Ainda em quantidade pequena, se comparada ao número total de refugiados, atualmente 18 pessoas já receberam refúgio no Brasil por terem sido perseguidas em virtude de orientação sexual e/ou identidade de gênero. Outras 23 solicitações com base nesse mesmo critério ainda estão pendentes de análise.

Tanto os imigrantes quanto os refugiados que chegam a São Paulo encontram na cidade diversos serviços de apoio. O Instituto de Reintegração do Refugiado, por exemplo, atua em áreas de integração do refugiado à sociedade brasileira, ensinando a língua portuguesa, ajudando na busca por trabalho e dando apoio psicológico e jurídico a essas pessoas.

“O Estado de São Paulo e a Prefeitura da cidade oferecem centros de apoio que atendem imigrantes e refugiados. Há a Casa do Migrante, por exemplo, que acolhe parte das pessoas que buscam refúgio, albergues e as próprias comunidades que se ajudam. No entanto, faltam políticas públicas eficientes para garantir mais dignidade para eles”, opina Sidarta Martins, diretor da instituição.

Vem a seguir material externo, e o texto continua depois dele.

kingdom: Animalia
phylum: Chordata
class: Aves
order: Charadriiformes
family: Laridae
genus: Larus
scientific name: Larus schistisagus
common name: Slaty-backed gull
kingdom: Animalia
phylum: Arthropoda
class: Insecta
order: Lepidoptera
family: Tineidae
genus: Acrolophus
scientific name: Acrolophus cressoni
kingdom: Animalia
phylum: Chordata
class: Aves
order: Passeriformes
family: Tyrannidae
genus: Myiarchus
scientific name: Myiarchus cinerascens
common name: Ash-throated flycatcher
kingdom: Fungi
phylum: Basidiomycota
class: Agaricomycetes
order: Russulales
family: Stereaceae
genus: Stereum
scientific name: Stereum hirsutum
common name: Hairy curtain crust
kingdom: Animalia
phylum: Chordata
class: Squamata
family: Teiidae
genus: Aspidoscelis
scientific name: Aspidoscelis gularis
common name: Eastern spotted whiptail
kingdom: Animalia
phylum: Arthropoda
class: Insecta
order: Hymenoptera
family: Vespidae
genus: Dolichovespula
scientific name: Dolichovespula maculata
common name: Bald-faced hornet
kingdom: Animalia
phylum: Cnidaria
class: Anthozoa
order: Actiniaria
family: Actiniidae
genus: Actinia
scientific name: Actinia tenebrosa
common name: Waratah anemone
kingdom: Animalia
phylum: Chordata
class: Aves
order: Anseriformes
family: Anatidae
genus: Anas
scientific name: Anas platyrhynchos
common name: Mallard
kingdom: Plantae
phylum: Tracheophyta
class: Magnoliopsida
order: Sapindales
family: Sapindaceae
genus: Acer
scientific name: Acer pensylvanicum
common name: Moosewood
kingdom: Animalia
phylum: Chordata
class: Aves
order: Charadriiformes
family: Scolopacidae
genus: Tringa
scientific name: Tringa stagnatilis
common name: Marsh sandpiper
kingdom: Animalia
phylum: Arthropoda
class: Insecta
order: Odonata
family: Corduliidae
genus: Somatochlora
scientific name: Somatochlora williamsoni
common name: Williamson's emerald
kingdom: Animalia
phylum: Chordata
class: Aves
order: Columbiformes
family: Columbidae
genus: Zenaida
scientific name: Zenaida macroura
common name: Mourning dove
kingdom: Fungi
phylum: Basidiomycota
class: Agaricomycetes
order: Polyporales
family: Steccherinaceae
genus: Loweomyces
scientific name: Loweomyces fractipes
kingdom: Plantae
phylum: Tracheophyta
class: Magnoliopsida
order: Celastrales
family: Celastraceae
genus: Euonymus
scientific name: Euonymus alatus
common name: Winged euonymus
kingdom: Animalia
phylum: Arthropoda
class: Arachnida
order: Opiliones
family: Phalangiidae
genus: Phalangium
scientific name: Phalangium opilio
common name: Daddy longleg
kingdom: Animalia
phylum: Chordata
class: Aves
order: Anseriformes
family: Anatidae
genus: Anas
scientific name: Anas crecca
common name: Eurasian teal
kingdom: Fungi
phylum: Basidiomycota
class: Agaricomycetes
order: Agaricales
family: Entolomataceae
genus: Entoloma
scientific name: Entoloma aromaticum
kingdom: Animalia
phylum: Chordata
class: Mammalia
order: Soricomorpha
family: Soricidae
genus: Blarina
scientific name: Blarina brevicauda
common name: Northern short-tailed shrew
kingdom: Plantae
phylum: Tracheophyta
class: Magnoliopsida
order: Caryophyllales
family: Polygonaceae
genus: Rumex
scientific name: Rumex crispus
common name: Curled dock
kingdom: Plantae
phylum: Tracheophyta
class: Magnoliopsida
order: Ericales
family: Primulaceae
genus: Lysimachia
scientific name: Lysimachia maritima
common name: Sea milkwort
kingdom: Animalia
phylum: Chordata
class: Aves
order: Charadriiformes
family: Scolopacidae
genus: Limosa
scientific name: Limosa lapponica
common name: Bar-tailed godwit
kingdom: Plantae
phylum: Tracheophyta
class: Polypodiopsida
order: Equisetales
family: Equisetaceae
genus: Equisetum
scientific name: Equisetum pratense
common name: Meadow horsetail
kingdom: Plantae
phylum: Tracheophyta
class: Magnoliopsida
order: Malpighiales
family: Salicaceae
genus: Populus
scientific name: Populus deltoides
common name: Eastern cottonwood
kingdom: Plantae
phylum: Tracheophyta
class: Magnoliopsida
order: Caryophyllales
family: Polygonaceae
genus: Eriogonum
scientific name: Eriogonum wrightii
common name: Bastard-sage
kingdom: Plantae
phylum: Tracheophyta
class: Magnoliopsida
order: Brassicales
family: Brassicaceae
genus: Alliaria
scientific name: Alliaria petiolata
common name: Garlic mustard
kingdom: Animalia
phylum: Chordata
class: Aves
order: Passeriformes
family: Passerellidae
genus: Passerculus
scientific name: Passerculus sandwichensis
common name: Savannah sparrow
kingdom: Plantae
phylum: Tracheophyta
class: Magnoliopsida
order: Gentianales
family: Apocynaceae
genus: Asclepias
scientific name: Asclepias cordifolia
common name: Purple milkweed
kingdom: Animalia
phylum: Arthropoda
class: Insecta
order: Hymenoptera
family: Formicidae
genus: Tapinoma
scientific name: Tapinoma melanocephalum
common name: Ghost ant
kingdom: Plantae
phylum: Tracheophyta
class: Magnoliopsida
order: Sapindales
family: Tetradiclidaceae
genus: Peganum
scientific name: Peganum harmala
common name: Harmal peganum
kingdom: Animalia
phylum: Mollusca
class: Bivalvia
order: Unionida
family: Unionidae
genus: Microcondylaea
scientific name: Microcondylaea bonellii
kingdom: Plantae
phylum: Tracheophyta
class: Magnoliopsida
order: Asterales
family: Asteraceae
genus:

A situação para os imigrantes é mais favorável. Além da regulamentação da Política Municipal para População Imigrante, a cidade conta com o CRAI (Centro de Referência e Atendimento para Imigrantes), órgão público municipal da Secretaria Municipal de Direitos Humanos e Cidadania. No entanto, não há dados sistematizados com relação ao atendimento de imigrantes LGBTI no CRAI. “Isso não significa que não aconteçam atendimentos a esta população. A complexidade da questão pode explicar a inexistência de dados, já que essas pessoas evitam declarar sua orientação sexual por ser esse o motivo de saída de seu país de origem”, explicou a secretaria, por meio de sua assessoria de imprensa.

Por conta da abertura das unidades fixas e móveis dos Centros de Cidadania LGBTI e de outras políticas adotadas nos últimos quatro anos, como o Programa Transcidadania, que oferece bolsas a 200 transexuais para que elas possam se dedicar aos estudos, São Paulo ganhou, recentemente, o selo internacional Rainbow City, que reconhece cidades amigáveis para a população LGBTI.  Somente 29 cidades do mundo contam com este reconhecimento. São Paulo é a única da América do Sul ˗ ao lado da Cidade do México, quando se olha para toda a América Latina.